BEGIN EXERCISE INPUT

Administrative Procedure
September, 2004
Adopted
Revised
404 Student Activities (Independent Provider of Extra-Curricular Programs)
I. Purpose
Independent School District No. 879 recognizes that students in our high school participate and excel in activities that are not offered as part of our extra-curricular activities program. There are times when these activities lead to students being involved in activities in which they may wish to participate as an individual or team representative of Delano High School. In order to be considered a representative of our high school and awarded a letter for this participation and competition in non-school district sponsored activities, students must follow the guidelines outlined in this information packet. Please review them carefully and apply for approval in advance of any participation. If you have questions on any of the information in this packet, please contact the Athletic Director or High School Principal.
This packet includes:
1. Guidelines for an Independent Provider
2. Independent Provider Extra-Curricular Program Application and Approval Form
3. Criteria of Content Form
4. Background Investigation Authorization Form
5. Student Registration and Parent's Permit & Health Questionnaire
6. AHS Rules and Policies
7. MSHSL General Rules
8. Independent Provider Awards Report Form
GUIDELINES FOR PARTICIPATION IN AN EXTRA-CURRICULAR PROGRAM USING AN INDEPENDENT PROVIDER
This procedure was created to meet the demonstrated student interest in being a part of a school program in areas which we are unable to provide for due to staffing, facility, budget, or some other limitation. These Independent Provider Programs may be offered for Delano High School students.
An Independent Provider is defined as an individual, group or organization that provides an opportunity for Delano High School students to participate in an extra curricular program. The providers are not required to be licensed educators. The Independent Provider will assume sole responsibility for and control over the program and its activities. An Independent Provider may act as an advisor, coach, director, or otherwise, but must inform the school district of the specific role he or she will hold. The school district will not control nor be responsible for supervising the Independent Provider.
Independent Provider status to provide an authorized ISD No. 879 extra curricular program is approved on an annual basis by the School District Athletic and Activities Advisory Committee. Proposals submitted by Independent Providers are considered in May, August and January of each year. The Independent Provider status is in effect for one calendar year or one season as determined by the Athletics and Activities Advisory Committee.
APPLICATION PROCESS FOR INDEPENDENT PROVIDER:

END EXERCISE INPUT

=== WHAT THE TASK ASKS ===
From the entries above, select each line containing the string "Programs".

=== OUTPUT FOR THIS EXERCISE ===
404 Student Activities (Independent Provider of Extra-Curricular Programs)
This procedure was created to meet the demonstrated student interest in being a part of a school program in areas which we are unable to provide for due to staffing, facility, budget, or some other limitation. These Independent Provider Programs may be offered for Delano High School students.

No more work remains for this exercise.